34 Notar que a comunidade recebe o mesmo poder que Pedro, o chefe da Igreja (conferir o v. 18 com 16,19). Em sua vida, a comunidade terá que tomar decisões importantes, como a de expulsar o irmão do seu meio. Mas ela não poderá agir com leviandade. Não. Precisará estar profundamente sintonizada com todos os irmãos e, acima de tudo, sintonizada com o espírito de Jesus, que é o espírito da justiça. Só então ela poderá estar certa de que a sua palavra e a palavra de Jesus. E depois? Agir como Jesus, procurando e recuperando aquilo que se perdeu.
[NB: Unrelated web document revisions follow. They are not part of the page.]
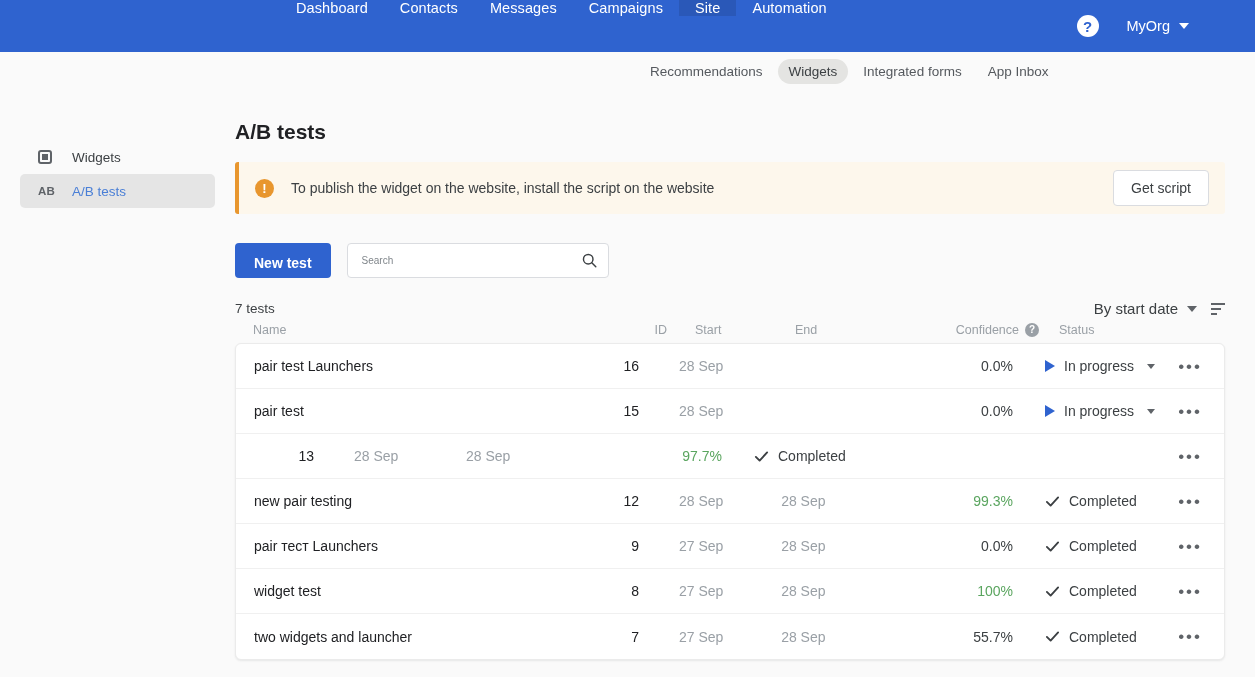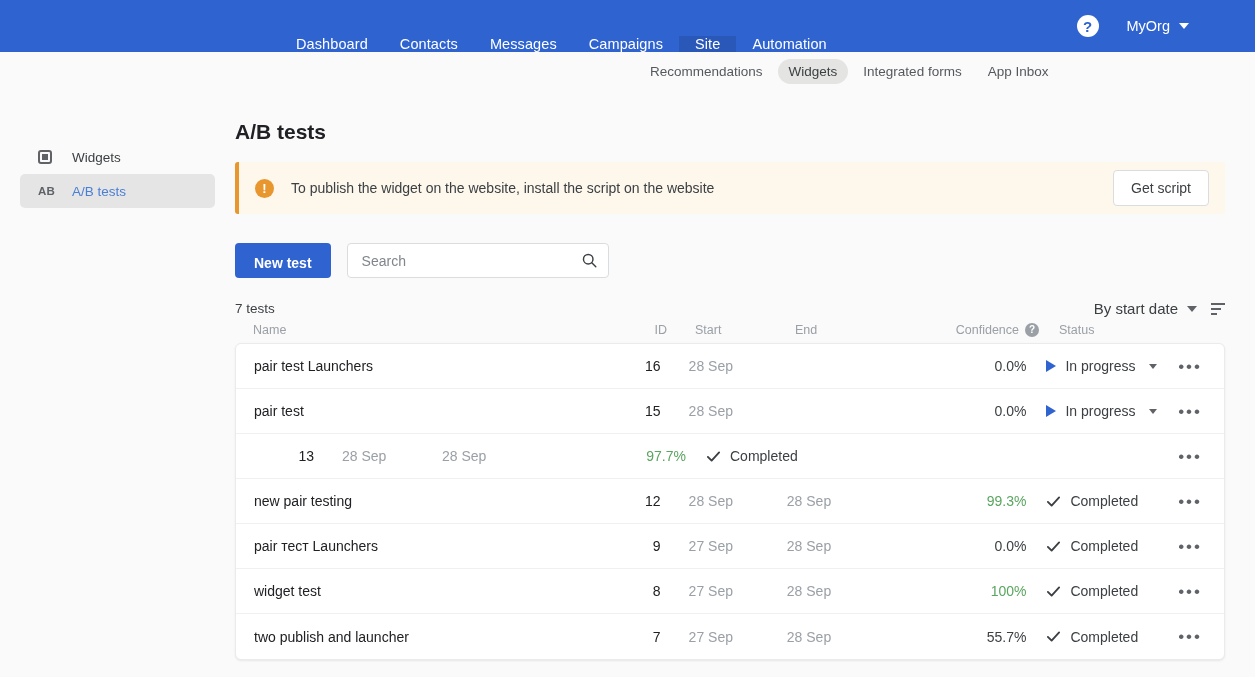--- a/index.html
+++ b/index.html
@@ -21,9 +21,8 @@
   }
   .topnav {
     display: flex;
-    align-items: flex-end;
+    align-items: flex-start;
     margin-left: 280px;
-    margin-top: 20px;
   }
   .topnav-item {
     display: flex;

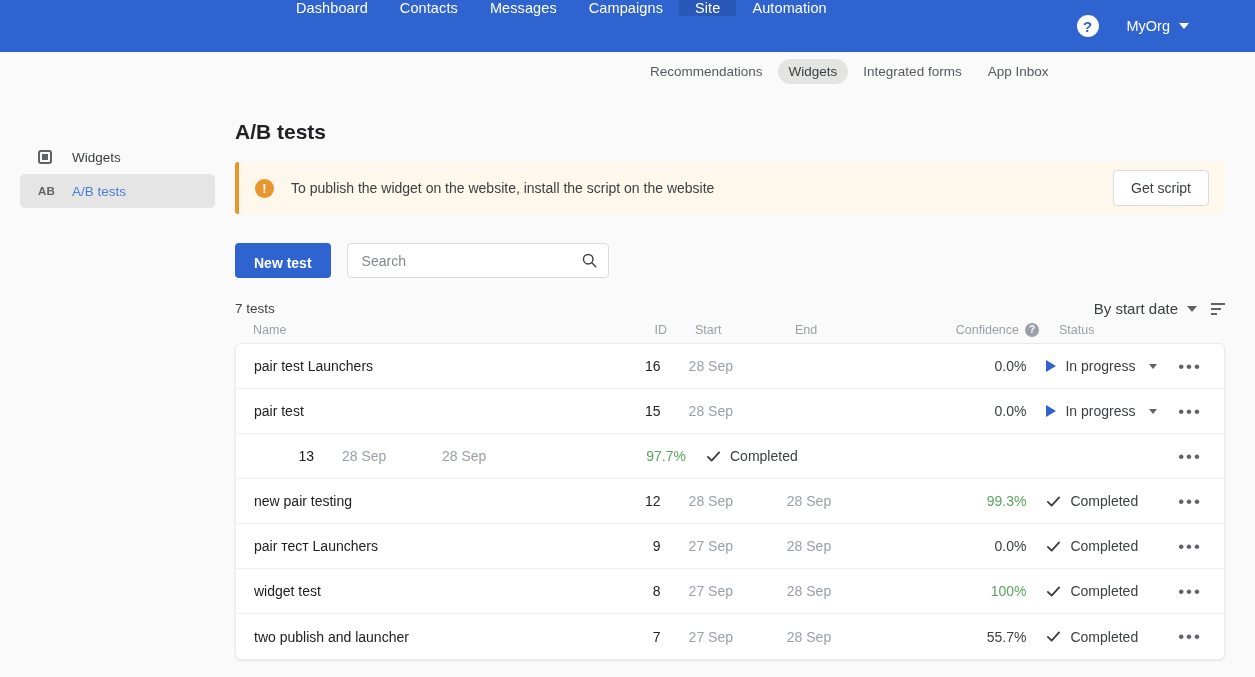--- a/index.html
+++ b/index.html
@@ -172,7 +172,7 @@
   }
   .search-box input {
     flex: 1; border: none; outline: none;
-    font-size: 14px; color: #3c4043;
+    font-size: 10px; color: #3c4043;
     font-family: inherit;
     background: transparent;
   }

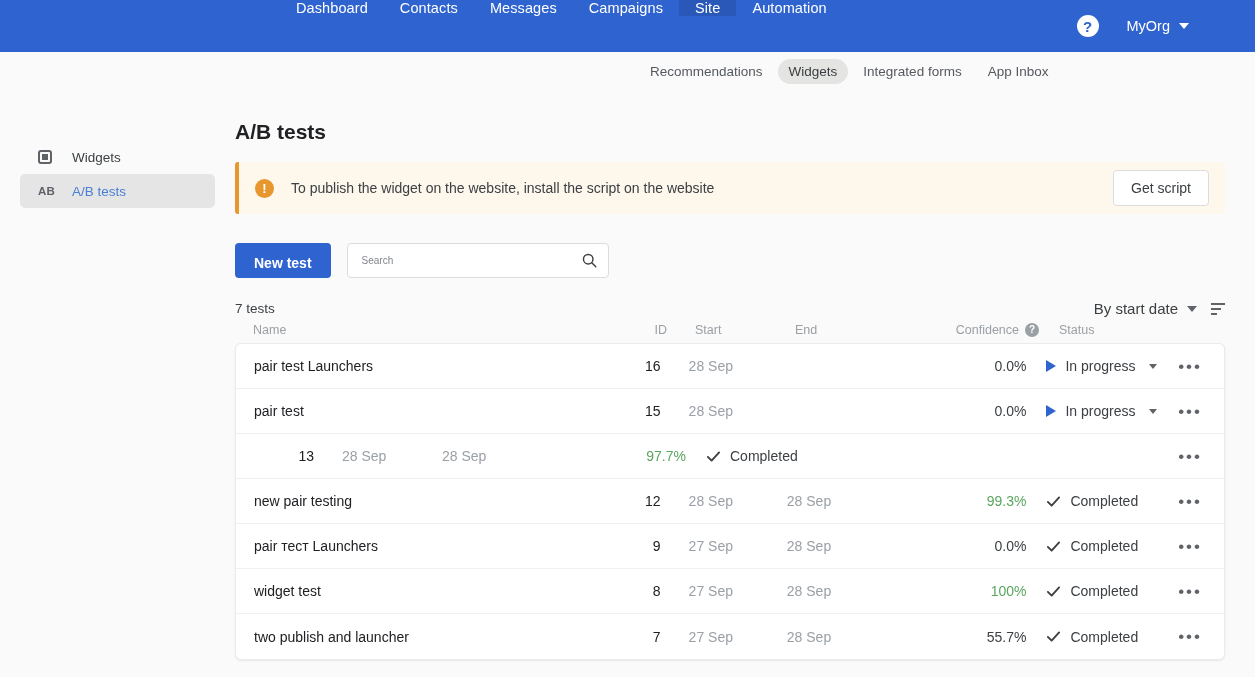--- a/index.html
+++ b/index.html
@@ -223,6 +223,7 @@
     padding: 0 18px;
     border-bottom: 1px solid #f0f0f0;
     cursor: pointer;
+    gap: 12px;
   }
   .trow:last-child { border-bottom: none; }
 

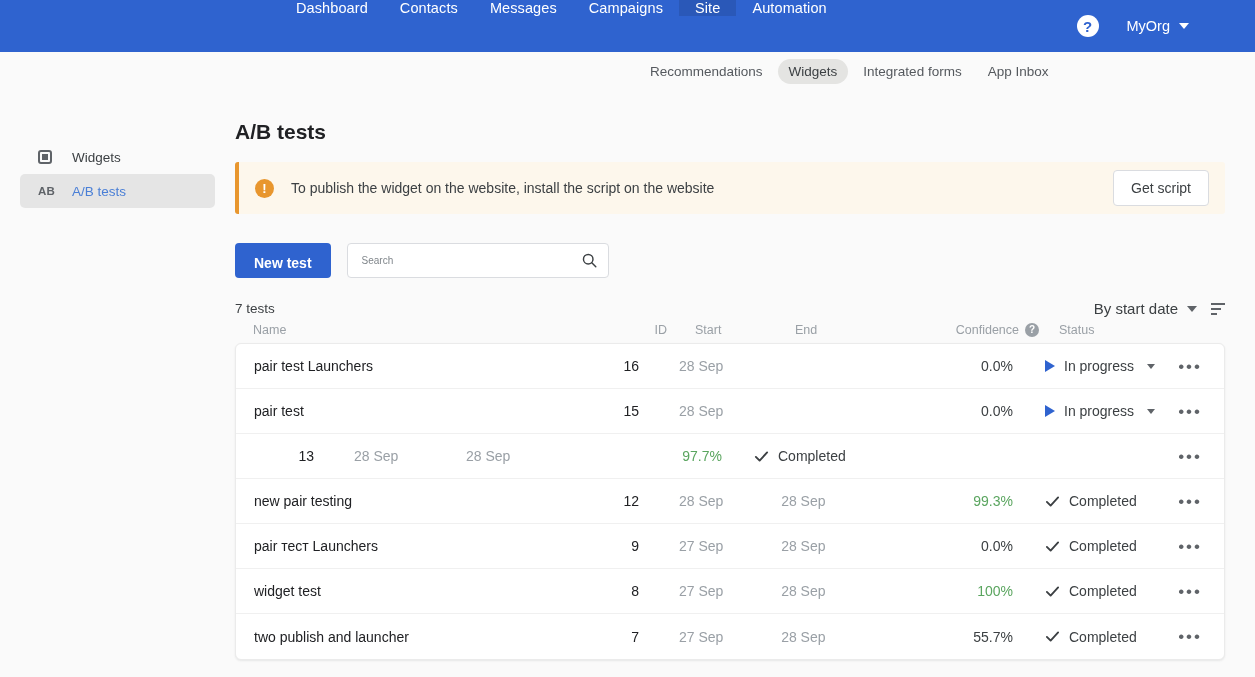--- a/index.html
+++ b/index.html
@@ -461,7 +461,7 @@
           </div>
         </div>
         <div class="trow">
-          <div class="c-name">two publish and launcher</div>
+          <div class="c-name">two widgets and launcher</div>
           <div class="c-id">7</div>
           <div class="c-start">27 Sep</div>
           <div class="c-end">28 Sep</div>

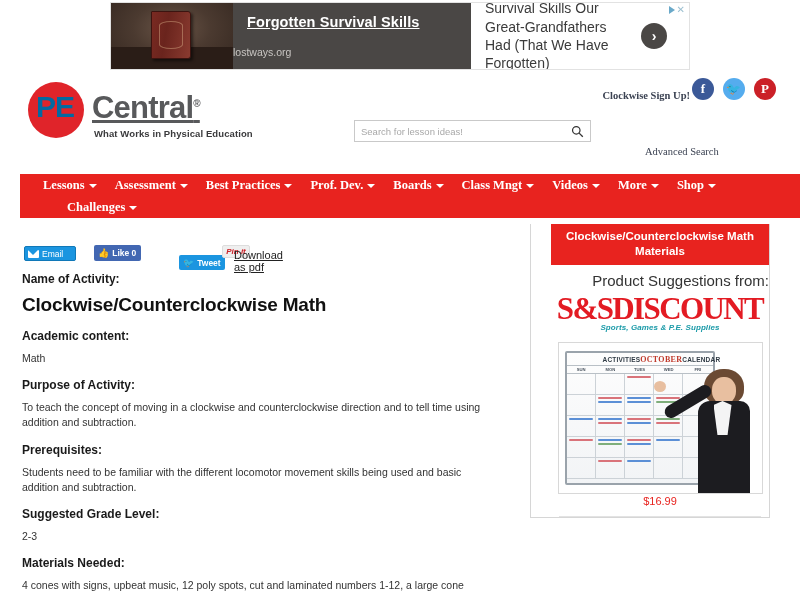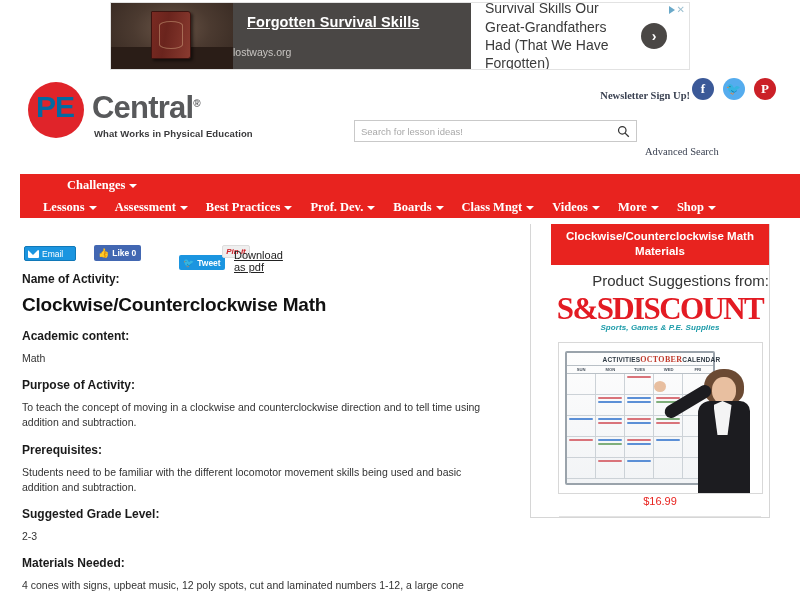--- a/index.html
+++ b/index.html
@@ -94,7 +94,7 @@
   .logo-central {
     position:absolute; left: 64px; top: 8px;
     font-family: "Liberation Sans", sans-serif;
-    font-weight: bold; font-size: 31px; color:#58595b; letter-spacing:-.8px;
+    font-weight: bold; font-size: 31px; color:#58595b; letter-spacing:-.8px;text-decoration:underline;
   }
   .logo-reg { font-size: 10px; vertical-align: super; }
   .logo-tag {

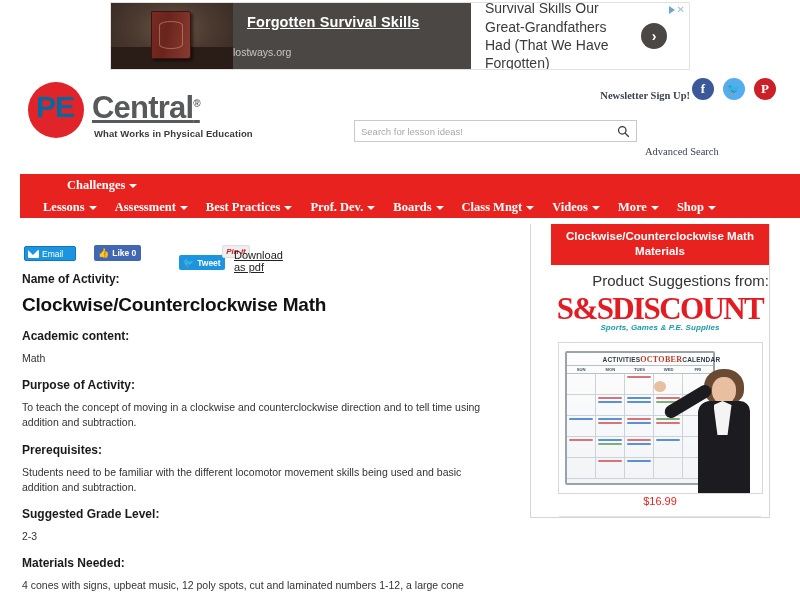--- a/index.html
+++ b/index.html
@@ -333,7 +333,7 @@
     <div class="logo-tag">What Works in Physical Education</div>
   </div>
 
-  <div class="newsletter">Newsletter Sign Up!</div>
+  <div class="newsletter">Clockwise Sign Up!</div>
   <div class="socials">
     <div class="soc fb">f</div>
     <div class="soc tw">🐦</div>

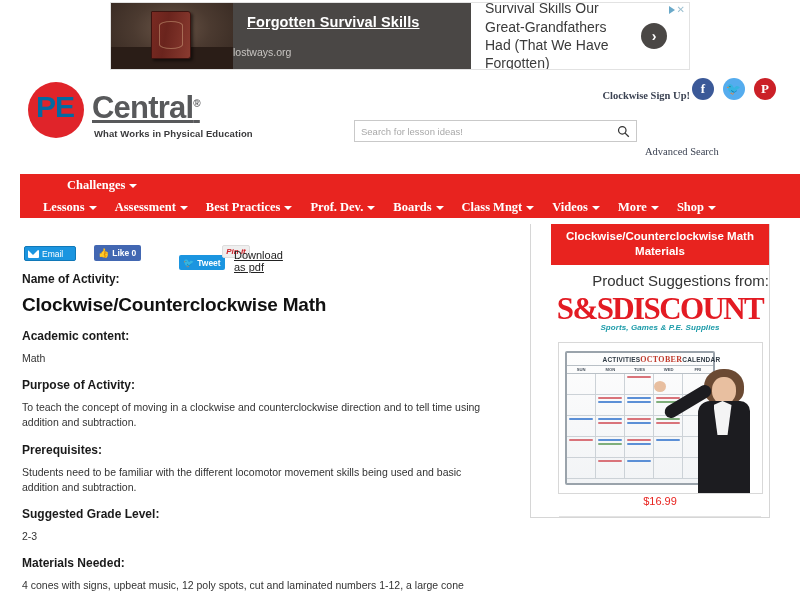--- a/index.html
+++ b/index.html
@@ -120,7 +120,7 @@
 
   .searchbar {
     position:absolute; left: 354px; top: 120px;
-    width: 283px; height: 22px;
+    width: 237px; height: 22px;
     border: 1px solid #c9c9c9; background:#fff;
     display:flex; align-items:center;
   }

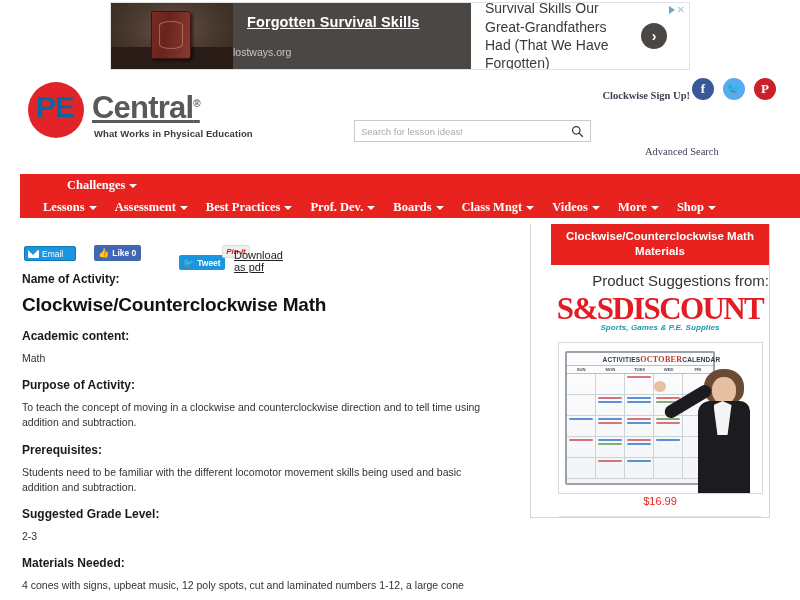--- a/index.html
+++ b/index.html
@@ -352,47 +352,47 @@
   <div class="adv-search">Advanced Search</div>
 
   <div class="nav">
+    <div class="nav-row">
+      <div class="nav-item">
+          <span>Lessons</span>
+          <i class="chev"></i>
+        </div>
+      <div class="nav-item">
+          <span>Assessment</span>
+          <i class="chev"></i>
+        </div>
+      <div class="nav-item">
+          <span>Best Practices</span>
+          <i class="chev"></i>
+        </div>
+      <div class="nav-item">
+          <span>Prof. Dev.</span>
+          <i class="chev"></i>
+        </div>
+      <div class="nav-item">
+          <span>Boards</span>
+          <i class="chev"></i>
+        </div>
+      <div class="nav-item">
+          <span>Class Mngt</span>
+          <i class="chev"></i>
+        </div>
+      <div class="nav-item">
+          <span>Videos</span>
+          <i class="chev"></i>
+        </div>
+      <div class="nav-item">
+          <span>More</span>
+          <i class="chev"></i>
+        </div>
+      <div class="nav-item">
+          <span>Shop</span>
+          <i class="chev"></i>
+        </div>
+    </div>
     <div class="nav-row nav-row2">
       <div class="nav-item">
           <span>Challenges</span>
-          <i class="chev"></i>
-        </div>
-    </div>
-    <div class="nav-row">
-      <div class="nav-item">
-          <span>Lessons</span>
-          <i class="chev"></i>
-        </div>
-      <div class="nav-item">
-          <span>Assessment</span>
-          <i class="chev"></i>
-        </div>
-      <div class="nav-item">
-          <span>Best Practices</span>
-          <i class="chev"></i>
-        </div>
-      <div class="nav-item">
-          <span>Prof. Dev.</span>
-          <i class="chev"></i>
-        </div>
-      <div class="nav-item">
-          <span>Boards</span>
-          <i class="chev"></i>
-        </div>
-      <div class="nav-item">
-          <span>Class Mngt</span>
-          <i class="chev"></i>
-        </div>
-      <div class="nav-item">
-          <span>Videos</span>
-          <i class="chev"></i>
-        </div>
-      <div class="nav-item">
-          <span>More</span>
-          <i class="chev"></i>
-        </div>
-      <div class="nav-item">
-          <span>Shop</span>
           <i class="chev"></i>
         </div>
     </div>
A regra é o Pai, que não quer que ninguém se perca (leia Ezequiel 18,23.32).

35 Para refletir em grupos 1. Por que o espírito de competição introduz a injustiça na comunidade? 2. Que escândalos podem acontecer na comunidade? Por que eles são graves? 3. Alguém já se afastou da comunidade? Por quê? O que a comunidade fez depois em relação a essa pessoa? 4. O que as pessoas da comunidade fazem em relação a um irmão que cometeu um erro? 5. O que significa "Onde dois ou três estiverem reunidos em meu nome, eu estou aí no meio deles" (v. 20)?